** What is required **
In the inquest report, how often did the national panel of experts consulted on Shaw's treatment convene?

** Excerpt to read **
After a CT scan revealed a venous sinus thrombosis, a decision was taken to transfer her to the Royal Victoria, the hearing was told.
Dr Christopher Johnson, a consultant in anaesthetics and intensive care at the hospital, told the inquest at Newcastle Coroner’s Court, that Shaw was initially treated with anti-coagulants but an operation was undertaken to relieve the pressure on her brain after bleeding was detected.
But Dr Johnson said the surgery could not help with the underlying cause of the haemorrhage and the risks were too great to try to remove the clot “manually”.
The consultant said Shaw’s treatment was determined in consultation with a national panel of experts which convened daily.
“This was one of the first cases of this kind of vaccine-induced immune thrombocytopenia and thrombosis I had seen and had been seen nationally,” he said.
Asked whether his team were of the view that the “underlying cause of the events that tragically affected Lisa was complications of the AstraZeneca vaccine”, Dr Johnson said: “We were, yes.”
Asked by the coroner if the team at the Royal Victoria had reviewed their care of Shaw, the consultant said the treatments given and the sequences of treatments was now nationally recognised practice.
He added: “I do not think there was anything anyone could have done differently. If we had the same presentation tomorrow, we would do the same.”
What has her family said?
Shaw’s husband, Gareth Eve, attended the inquest with other members of the family.
They issued a statement, which said: “This is another difficult day in what has been a devastating time for us.

** Extracted data **
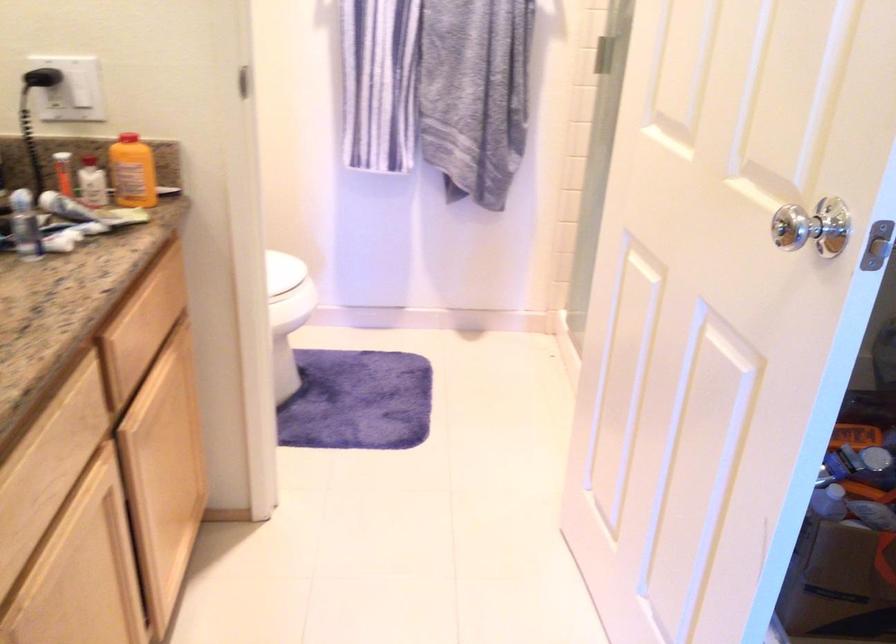
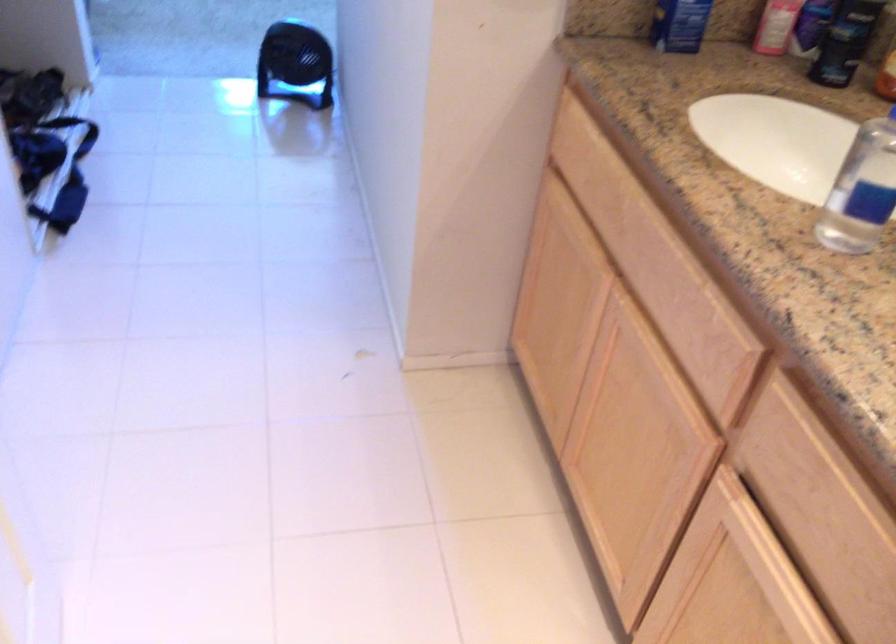
Where in the second image is the point corresponding to point (156, 393) from the first image?

(754, 536)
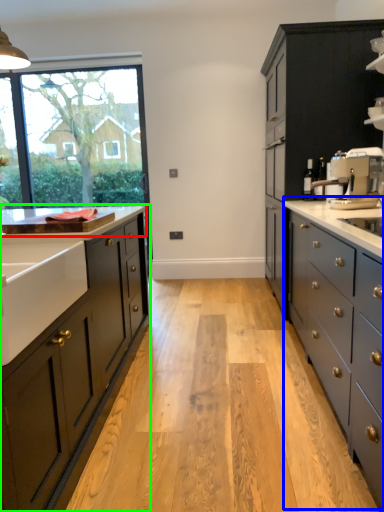
Question: Estimate the real-world distances between objects in this image. Which object is closer to countertop (highlighted by a red box), counter (highlighted by a blue box) or cabinetry (highlighted by a green box)?

Choices:
 (A) counter
 (B) cabinetry

Answer: (B)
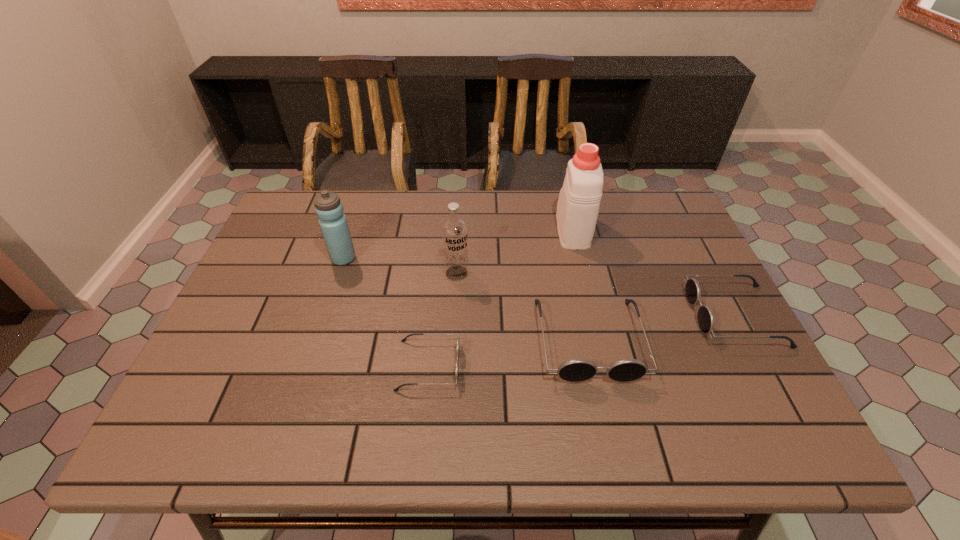
Please show where to add a sunglasses on the left while keeping spacing even. Please provide its 2D coordinates. Your answer should be formatted as a tuple, i.e. [(x, y)], where the tuple contains the x and y coordinates of a point satisfying the conditions above.

[(251, 394)]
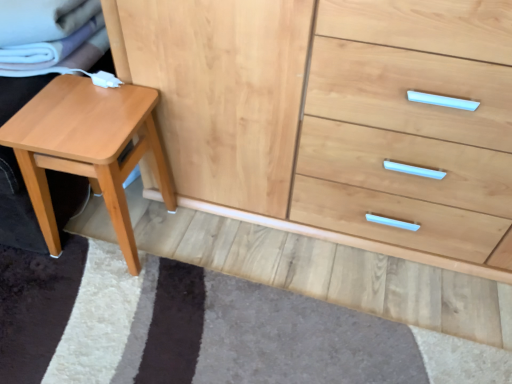
Locate an element on the screen. Image resolution: width=512 pixels, height=384 pixels. light brown wood stool at left is located at coordinates (88, 149).

This screenshot has width=512, height=384. What do you see at coordinates (88, 149) in the screenshot?
I see `light brown wood stool at left` at bounding box center [88, 149].

Image resolution: width=512 pixels, height=384 pixels. Describe the element at coordinates (335, 117) in the screenshot. I see `natural wood chest of drawers at center` at that location.

The image size is (512, 384). Find the location of `natural wood chest of drawers at center`. natural wood chest of drawers at center is located at coordinates pyautogui.click(x=335, y=117).

This screenshot has height=384, width=512. I want to click on light brown wood stool at left, so click(x=88, y=149).

Is light brown wood stool at left to the right of natural wood chest of drawers at center from the viewer's perspective?

Incorrect, light brown wood stool at left is not on the right side of natural wood chest of drawers at center.

Which object is further away from the camera taking this photo, light brown wood stool at left or natural wood chest of drawers at center?

light brown wood stool at left.

Is point (35, 125) positioned before point (314, 230)?

Yes.

From the image's perspective, is light brown wood stool at left located above or below natural wood chest of drawers at center?

Clearly, from the image's perspective, light brown wood stool at left is below natural wood chest of drawers at center.

From a real-world perspective, who is located higher, light brown wood stool at left or natural wood chest of drawers at center?

In real-world perspective, natural wood chest of drawers at center is above.

Which of these two, light brown wood stool at left or natural wood chest of drawers at center, is thinner?

light brown wood stool at left.

Considering the relative sizes of light brown wood stool at left and natural wood chest of drawers at center in the image provided, is light brown wood stool at left shorter than natural wood chest of drawers at center?

Indeed, light brown wood stool at left has a lesser height compared to natural wood chest of drawers at center.

Considering the relative sizes of light brown wood stool at left and natural wood chest of drawers at center in the image provided, is light brown wood stool at left bigger than natural wood chest of drawers at center?

Actually, light brown wood stool at left might be smaller than natural wood chest of drawers at center.

Is light brown wood stool at left inside the boundaries of natural wood chest of drawers at center, or outside?

The correct answer is: outside.

Is light brown wood stool at left positioned far away from natural wood chest of drawers at center?

light brown wood stool at left is near natural wood chest of drawers at center, not far away.

Is light brown wood stool at left aimed at natural wood chest of drawers at center?

No, light brown wood stool at left does not turn towards natural wood chest of drawers at center.

The width and height of the screenshot is (512, 384). In the image, there is a natural wood chest of drawers at center. Find the location of `stool below it (from a real-world perspective)`. stool below it (from a real-world perspective) is located at coordinates (88, 149).

Would you say natural wood chest of drawers at center is to the left or to the right of light brown wood stool at left in the picture?

Based on their positions, natural wood chest of drawers at center is located to the right of light brown wood stool at left.

Which object is more forward, natural wood chest of drawers at center or light brown wood stool at left?

natural wood chest of drawers at center is more forward.

Is point (380, 73) positioned behind point (113, 216)?

That is False.

In the scene shown: From the image's perspective, is natural wood chest of drawers at center above or below light brown wood stool at left?

From the image's perspective, natural wood chest of drawers at center appears above light brown wood stool at left.

From a real-world perspective, is natural wood chest of drawers at center positioned under light brown wood stool at left based on gravity?

Incorrect, from a real-world perspective, natural wood chest of drawers at center is higher than light brown wood stool at left.

Considering the sizes of objects natural wood chest of drawers at center and light brown wood stool at left in the image provided, who is thinner, natural wood chest of drawers at center or light brown wood stool at left?

With smaller width is light brown wood stool at left.

Who is shorter, natural wood chest of drawers at center or light brown wood stool at left?

light brown wood stool at left is shorter.

Based on their sizes in the image, would you say natural wood chest of drawers at center is bigger or smaller than light brown wood stool at left?

Clearly, natural wood chest of drawers at center is larger in size than light brown wood stool at left.

Is natural wood chest of drawers at center spatially inside light brown wood stool at left, or outside of it?

natural wood chest of drawers at center is located beyond the bounds of light brown wood stool at left.

Is there a large distance between natural wood chest of drawers at center and light brown wood stool at left?

natural wood chest of drawers at center is near light brown wood stool at left, not far away.

Is natural wood chest of drawers at center facing towards light brown wood stool at left?

Result: Yes, natural wood chest of drawers at center is facing light brown wood stool at left.

What's the angular difference between natural wood chest of drawers at center and light brown wood stool at left's facing directions?

1.71 degrees separate the facing orientations of natural wood chest of drawers at center and light brown wood stool at left.

This screenshot has width=512, height=384. Identify the location of chest of drawers above the light brown wood stool at left (from a real-world perspective). (335, 117).

Find the location of a particular element. The width and height of the screenshot is (512, 384). stool below the natural wood chest of drawers at center (from a real-world perspective) is located at coordinates (88, 149).

The image size is (512, 384). Identify the location of stool below the natural wood chest of drawers at center (from the image's perspective). (88, 149).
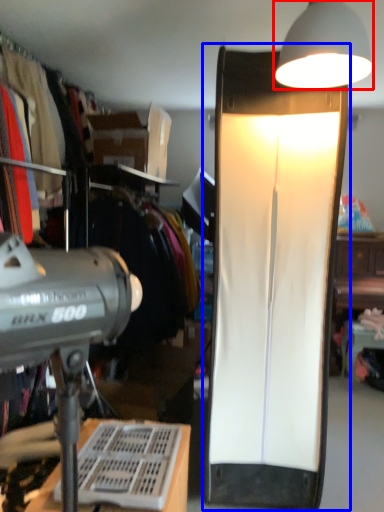
Question: Which object appears farthest to the camera in this image, lamp (highlighted by a red box) or lamp (highlighted by a blue box)?

Choices:
 (A) lamp
 (B) lamp

Answer: (B)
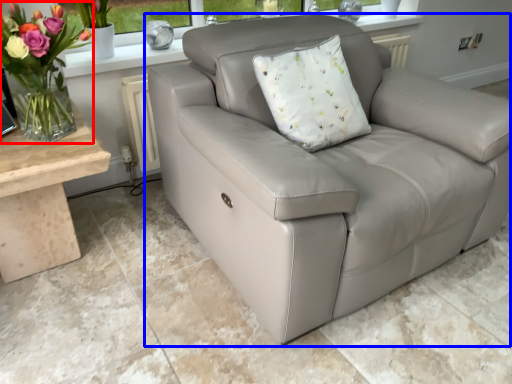
Question: Which point is closer to the camera, floral arrangement (highlighted by a red box) or studio couch (highlighted by a blue box)?

Choices:
 (A) floral arrangement
 (B) studio couch

Answer: (B)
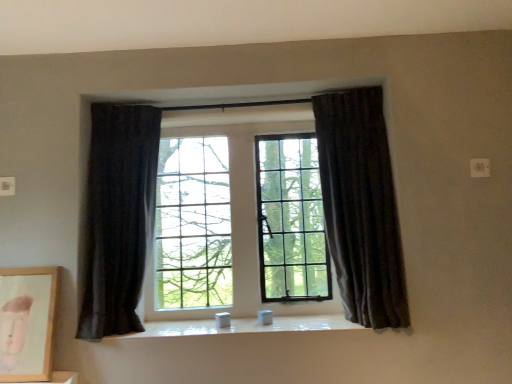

** Your solution **
Daily.